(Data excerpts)
╭──
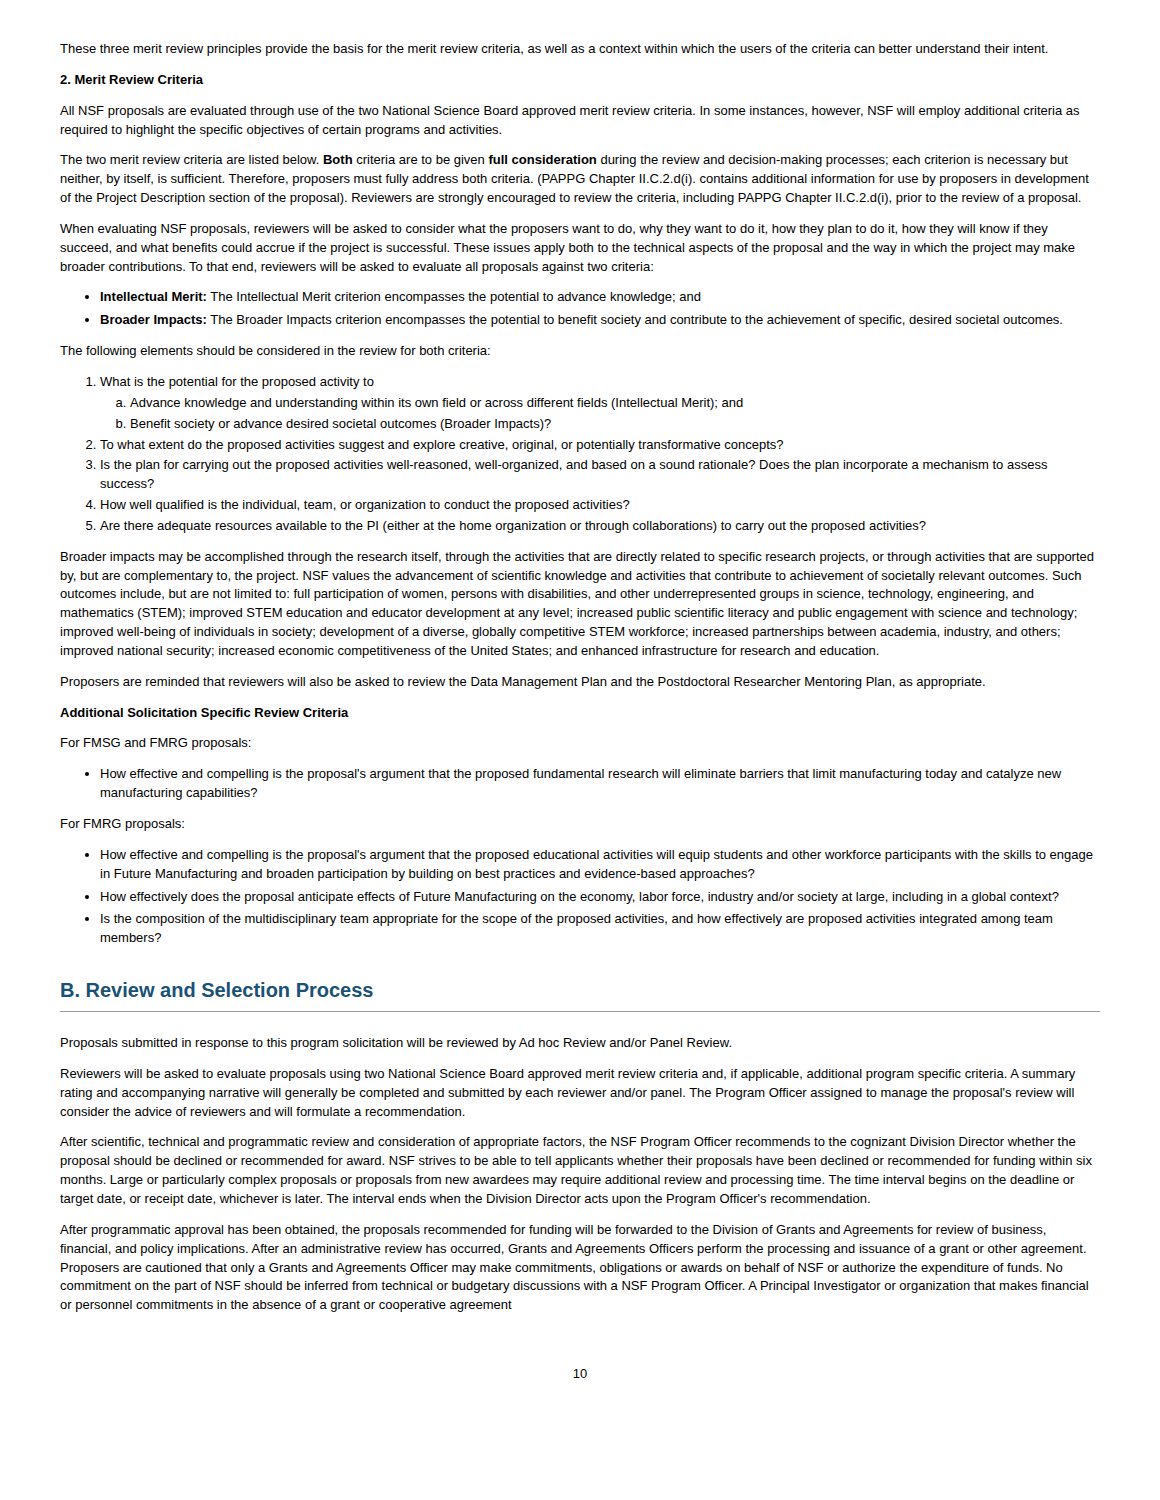These three merit review principles provide the basis for the merit review criteria, as well as a context within which the users of the criteria can better understand their intent.
2. Merit Review Criteria
All NSF proposals are evaluated through use of the two National Science Board approved merit review criteria. In some instances, however, NSF will employ additional criteria as required to highlight the specific objectives of certain programs and activities.
The two merit review criteria are listed below. Both criteria are to be given full consideration during the review and decision-making processes; each criterion is necessary but neither, by itself, is sufficient. Therefore, proposers must fully address both criteria. (PAPPG Chapter II.C.2.d(i). contains additional information for use by proposers in development of the Project Description section of the proposal). Reviewers are strongly encouraged to review the criteria, including PAPPG Chapter II.C.2.d(i), prior to the review of a proposal.
When evaluating NSF proposals, reviewers will be asked to consider what the proposers want to do, why they want to do it, how they plan to do it, how they will know if they succeed, and what benefits could accrue if the project is successful. These issues apply both to the technical aspects of the proposal and the way in which the project may make broader contributions. To that end, reviewers will be asked to evaluate all proposals against two criteria:
Intellectual Merit: The Intellectual Merit criterion encompasses the potential to advance knowledge; and
Broader Impacts: The Broader Impacts criterion encompasses the potential to benefit society and contribute to the achievement of specific, desired societal outcomes.
The following elements should be considered in the review for both criteria:
What is the potential for the proposed activity to
Advance knowledge and understanding within its own field or across different fields (Intellectual Merit); and
Benefit society or advance desired societal outcomes (Broader Impacts)?
To what extent do the proposed activities suggest and explore creative, original, or potentially transformative concepts?
Is the plan for carrying out the proposed activities well-reasoned, well-organized, and based on a sound rationale? Does the plan incorporate a mechanism to assess success?
How well qualified is the individual, team, or organization to conduct the proposed activities?
Are there adequate resources available to the PI (either at the home organization or through collaborations) to carry out the proposed activities?
Broader impacts may be accomplished through the research itself, through the activities that are directly related to specific research projects, or through activities that are supported by, but are complementary to, the project. NSF values the advancement of scientific knowledge and activities that contribute to achievement of societally relevant outcomes. Such outcomes include, but are not limited to: full participation of women, persons with disabilities, and other underrepresented groups in science, technology, engineering, and mathematics (STEM); improved STEM education and educator development at any level; increased public scientific literacy and public engagement with science and technology; improved well-being of individuals in society; development of a diverse, globally competitive STEM workforce; increased partnerships between academia, industry, and others; improved national security; increased economic competitiveness of the United States; and enhanced infrastructure for research and education.
Proposers are reminded that reviewers will also be asked to review the Data Management Plan and the Postdoctoral Researcher Mentoring Plan, as appropriate.
Additional Solicitation Specific Review Criteria
For FMSG and FMRG proposals:
How effective and compelling is the proposal's argument that the proposed fundamental research will eliminate barriers that limit manufacturing today and catalyze new manufacturing capabilities?
For FMRG proposals:
How effective and compelling is the proposal's argument that the proposed educational activities will equip students and other workforce participants with the skills to engage in Future Manufacturing and broaden participation by building on best practices and evidence-based approaches?
How effectively does the proposal anticipate effects of Future Manufacturing on the economy, labor force, industry and/or society at large, including in a global context?
Is the composition of the multidisciplinary team appropriate for the scope of the proposed activities, and how effectively are proposed activities integrated among team members?
B. Review and Selection Process
Proposals submitted in response to this program solicitation will be reviewed by Ad hoc Review and/or Panel Review.
Reviewers will be asked to evaluate proposals using two National Science Board approved merit review criteria and, if applicable, additional program specific criteria. A summary rating and accompanying narrative will generally be completed and submitted by each reviewer and/or panel. The Program Officer assigned to manage the proposal's review will consider the advice of reviewers and will formulate a recommendation.
After scientific, technical and programmatic review and consideration of appropriate factors, the NSF Program Officer recommends to the cognizant Division Director whether the proposal should be declined or recommended for award. NSF strives to be able to tell applicants whether their proposals have been declined or recommended for funding within six months. Large or particularly complex proposals or proposals from new awardees may require additional review and processing time. The time interval begins on the deadline or target date, or receipt date, whichever is later. The interval ends when the Division Director acts upon the Program Officer's recommendation.
After programmatic approval has been obtained, the proposals recommended for funding will be forwarded to the Division of Grants and Agreements for review of business, financial, and policy implications. After an administrative review has occurred, Grants and Agreements Officers perform the processing and issuance of a grant or other agreement. Proposers are cautioned that only a Grants and Agreements Officer may make commitments, obligations or awards on behalf of NSF or authorize the expenditure of funds. No commitment on the part of NSF should be inferred from technical or budgetary discussions with a NSF Program Officer. A Principal Investigator or organization that makes financial or personnel commitments in the absence of a grant or cooperative agreement
10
╰──
Working from the data above, extract solely the lines from the one containing "Is the plan" through the one containing "Are there adequate", exactly as they appear, both included.

Is the plan for carrying out the proposed activities well-reasoned, well-organized, and based on a sound rationale? Does the plan incorporate a mechanism to assess success?
How well qualified is the individual, team, or organization to conduct the proposed activities?
Are there adequate resources available to the PI (either at the home organization or through collaborations) to carry out the proposed activities?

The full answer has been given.